Yogi had come from Denmark as a young woman with her father and stayed in Kenya ever since then. Her father farmed cashews in Kilifi, a seaside town on the coast north of Mombasa. Although she was pretty and charming, she had never married. She made us work very hard and pushed us to do our best and possibly better in every test. She had taught my cousins, Nasim and Zenobia, and still remembered them.
“Nasim was very clever. They were both such nice girls,” she said in the first week when I went up to her desk to hand in my English essay. So I had high standards to live up to. I didn’t want to be the one dumb Ali she taught.

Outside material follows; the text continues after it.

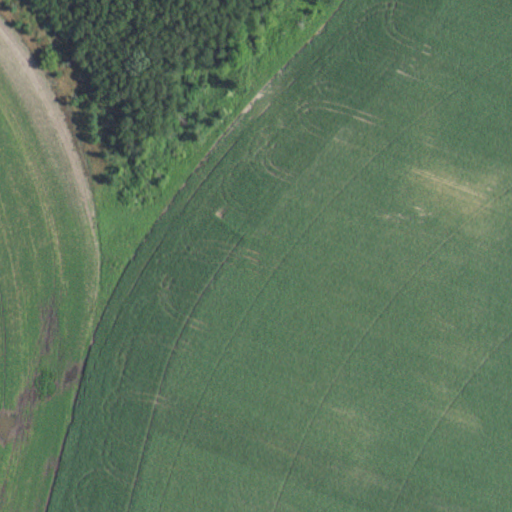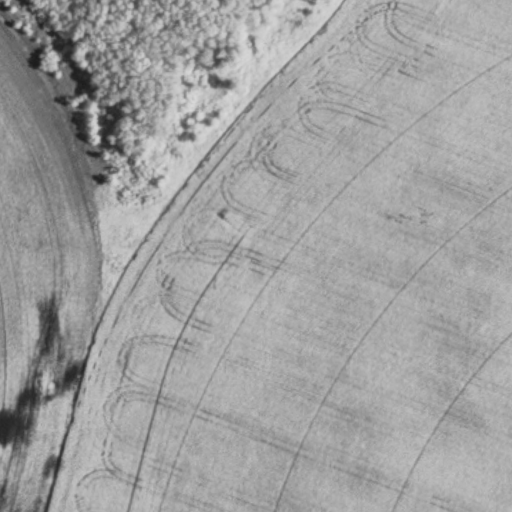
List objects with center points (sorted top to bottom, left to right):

One morning, we annoyed her by talking amongst ourselves more than usual, so she announced, “I want you all to write a letter of apology to me for talking. And then leave the class and don’t come back until I let you in. You have to stand outside in two straight lines.”
We wrote our obligatory letters while Yogi sat at her desk pointedly ignoring us. Then we went out and lined up in two straight lines under the sun, one for boys and one for girls. We stood outside the building, worried about why she had thrown us all out. Even for Yogi this was drastic action. What if she made us stay out here all day? It was already starting to get hot at eleven a.m., thankfully, she relented after forty minutes, and we filed back in as quietly as mice.
“This letter says, ‘I am apologizing, but I don’t know why we are apologizing because I didn’t do anything wrong,” she read aloud. The note was by Ramogi, a clever African boy.
“You children are too much, what am I supposed to do with you!” she said, but now she was smiling and happy with us again. We were better behaved after that. We hadn’t realized how much our talking was annoying Yogi, and we loved her. We didn’t want to be thrown out of class again either!